但し,10名は戦闘の町から逃れようとして事故で横転した車両に乗っていた者で,民間人であるという。
少なくとも8名がキスマユ近郊で死亡し,うち4人は一家族に属するものであるという。
アルシャバブは自派所有のラジオ局Al-Andulusを通じて,ヒズブル・イスラムの戦闘員たちが投降したとするそうです。
午後一時にはアルシャバブ戦闘員が町役場,警察署,中央監獄と空港を支配していたとのこと。―つまり,この時点でアルシャバブは負けていない(警察署は最初から彼らの支配領域だったはず)。他方ヒズブル・イスラムは市北部の港湾施設を確保。なお港湾地域では戦闘の報告がないという。つまりアルシャバブはキスマユの(民間活動・商業・税収の)心臓に手を着けてはいない。

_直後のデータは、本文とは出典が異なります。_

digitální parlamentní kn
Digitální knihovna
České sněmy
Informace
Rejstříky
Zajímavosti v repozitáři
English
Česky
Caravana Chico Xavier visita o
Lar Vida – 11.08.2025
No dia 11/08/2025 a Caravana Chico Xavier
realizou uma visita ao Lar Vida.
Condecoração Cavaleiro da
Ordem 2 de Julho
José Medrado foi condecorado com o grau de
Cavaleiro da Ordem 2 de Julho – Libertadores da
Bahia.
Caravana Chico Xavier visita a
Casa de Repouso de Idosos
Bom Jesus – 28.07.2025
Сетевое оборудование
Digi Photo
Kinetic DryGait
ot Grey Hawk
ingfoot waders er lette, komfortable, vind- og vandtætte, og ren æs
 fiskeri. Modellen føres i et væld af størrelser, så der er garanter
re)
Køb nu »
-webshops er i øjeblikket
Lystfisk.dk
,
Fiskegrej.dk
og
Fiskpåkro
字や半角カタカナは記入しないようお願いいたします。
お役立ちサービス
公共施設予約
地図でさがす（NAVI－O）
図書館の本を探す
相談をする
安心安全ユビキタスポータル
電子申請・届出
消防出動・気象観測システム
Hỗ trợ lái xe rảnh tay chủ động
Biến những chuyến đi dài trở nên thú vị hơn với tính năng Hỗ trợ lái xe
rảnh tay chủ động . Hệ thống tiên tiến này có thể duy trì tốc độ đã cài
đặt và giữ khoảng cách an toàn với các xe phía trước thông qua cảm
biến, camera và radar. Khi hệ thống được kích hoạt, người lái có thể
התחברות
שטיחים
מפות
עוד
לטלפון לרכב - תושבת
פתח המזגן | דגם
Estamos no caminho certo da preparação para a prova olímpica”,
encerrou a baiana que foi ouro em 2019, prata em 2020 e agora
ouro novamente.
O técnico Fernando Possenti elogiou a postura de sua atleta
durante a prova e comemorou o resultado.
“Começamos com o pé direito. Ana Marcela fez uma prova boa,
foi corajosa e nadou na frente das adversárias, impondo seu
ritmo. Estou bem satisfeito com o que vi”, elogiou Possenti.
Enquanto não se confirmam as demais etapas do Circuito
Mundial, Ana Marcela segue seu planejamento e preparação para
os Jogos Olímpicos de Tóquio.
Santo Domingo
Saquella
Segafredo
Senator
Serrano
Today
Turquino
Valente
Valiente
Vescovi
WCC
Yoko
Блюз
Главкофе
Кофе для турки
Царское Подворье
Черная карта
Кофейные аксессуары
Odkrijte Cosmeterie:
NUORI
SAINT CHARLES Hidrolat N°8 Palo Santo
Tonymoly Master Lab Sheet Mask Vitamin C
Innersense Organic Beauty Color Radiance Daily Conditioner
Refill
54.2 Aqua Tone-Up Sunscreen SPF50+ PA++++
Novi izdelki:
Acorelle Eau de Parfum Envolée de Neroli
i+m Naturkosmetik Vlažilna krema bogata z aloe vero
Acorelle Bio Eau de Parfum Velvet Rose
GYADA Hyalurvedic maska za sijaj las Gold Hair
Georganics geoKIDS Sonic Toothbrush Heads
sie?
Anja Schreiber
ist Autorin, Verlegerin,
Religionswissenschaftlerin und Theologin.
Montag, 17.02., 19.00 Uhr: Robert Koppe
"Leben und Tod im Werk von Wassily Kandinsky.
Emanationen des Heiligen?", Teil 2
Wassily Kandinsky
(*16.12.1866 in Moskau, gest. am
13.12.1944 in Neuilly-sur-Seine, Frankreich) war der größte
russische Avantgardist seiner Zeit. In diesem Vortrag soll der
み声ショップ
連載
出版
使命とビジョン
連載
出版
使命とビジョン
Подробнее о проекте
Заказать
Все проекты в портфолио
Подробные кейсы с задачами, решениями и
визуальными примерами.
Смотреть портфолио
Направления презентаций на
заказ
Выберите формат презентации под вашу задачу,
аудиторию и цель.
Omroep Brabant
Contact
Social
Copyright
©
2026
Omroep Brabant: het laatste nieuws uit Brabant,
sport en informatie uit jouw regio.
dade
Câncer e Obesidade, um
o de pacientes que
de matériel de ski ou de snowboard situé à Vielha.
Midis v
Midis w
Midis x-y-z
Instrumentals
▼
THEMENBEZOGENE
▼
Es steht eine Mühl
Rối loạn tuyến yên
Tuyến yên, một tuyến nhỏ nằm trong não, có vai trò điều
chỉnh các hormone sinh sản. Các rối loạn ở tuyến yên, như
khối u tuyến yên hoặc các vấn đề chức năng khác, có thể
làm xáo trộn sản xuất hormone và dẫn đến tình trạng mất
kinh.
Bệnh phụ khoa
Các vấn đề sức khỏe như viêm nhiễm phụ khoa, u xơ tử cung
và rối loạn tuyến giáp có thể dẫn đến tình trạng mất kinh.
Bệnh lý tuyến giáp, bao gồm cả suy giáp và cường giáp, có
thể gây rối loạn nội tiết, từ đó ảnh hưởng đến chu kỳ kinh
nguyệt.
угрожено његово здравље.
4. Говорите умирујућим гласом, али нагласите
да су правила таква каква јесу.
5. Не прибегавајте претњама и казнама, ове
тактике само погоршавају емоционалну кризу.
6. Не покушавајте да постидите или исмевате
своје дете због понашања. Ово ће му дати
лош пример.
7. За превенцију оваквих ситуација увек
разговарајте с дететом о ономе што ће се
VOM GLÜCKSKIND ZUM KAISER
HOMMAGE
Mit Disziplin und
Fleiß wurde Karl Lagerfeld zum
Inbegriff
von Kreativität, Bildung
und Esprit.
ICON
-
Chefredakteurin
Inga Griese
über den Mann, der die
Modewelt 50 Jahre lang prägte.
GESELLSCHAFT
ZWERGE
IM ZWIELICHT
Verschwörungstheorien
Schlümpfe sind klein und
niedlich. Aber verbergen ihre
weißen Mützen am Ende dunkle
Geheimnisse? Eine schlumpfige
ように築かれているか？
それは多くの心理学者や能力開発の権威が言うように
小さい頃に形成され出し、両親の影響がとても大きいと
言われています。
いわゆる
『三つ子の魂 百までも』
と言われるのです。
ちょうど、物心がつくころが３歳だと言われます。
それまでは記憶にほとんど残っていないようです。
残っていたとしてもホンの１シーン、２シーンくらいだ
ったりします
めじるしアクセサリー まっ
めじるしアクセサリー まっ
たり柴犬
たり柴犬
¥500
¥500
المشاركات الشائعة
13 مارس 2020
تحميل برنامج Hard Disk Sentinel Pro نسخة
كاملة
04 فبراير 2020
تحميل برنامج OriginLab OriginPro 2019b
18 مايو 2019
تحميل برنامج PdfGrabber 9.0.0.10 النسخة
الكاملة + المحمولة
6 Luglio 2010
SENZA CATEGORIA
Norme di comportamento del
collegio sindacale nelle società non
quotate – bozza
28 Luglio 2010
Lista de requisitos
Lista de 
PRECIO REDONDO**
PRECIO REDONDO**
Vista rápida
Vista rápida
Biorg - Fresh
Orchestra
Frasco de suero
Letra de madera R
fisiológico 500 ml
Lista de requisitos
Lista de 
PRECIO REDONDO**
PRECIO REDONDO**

なお,未確認情報として,モガディシュからキスマユめざしてSheikh Hassan "Turki" Abdullahiが率いる戦闘員・武装トラックの一団が増援として進発したという。
―Turkiが動いた。ヒズブル・イスラムの副首領格,Aweysに残された最大最良の剣,ソマリアのイスラミスト運動の父たる彼が。キスマユ派は,さてTurkiと戦うことができるでしょうか(戦術的能力の意味で)?
しかしまー,どーするんでしょうねー,『アルシャバブは反米せいぎ!』って前提してる子は。
米国のテロリストリストに載ってるソマリア最大の反米主義者,Turki(本人トマホーク3発で狙われ済)と(事実上)Aweys(子飼の秘蔵っ子を挽肉にされた)とが,キスマユ・アルシャバブを打撃しようとしているわけですがー。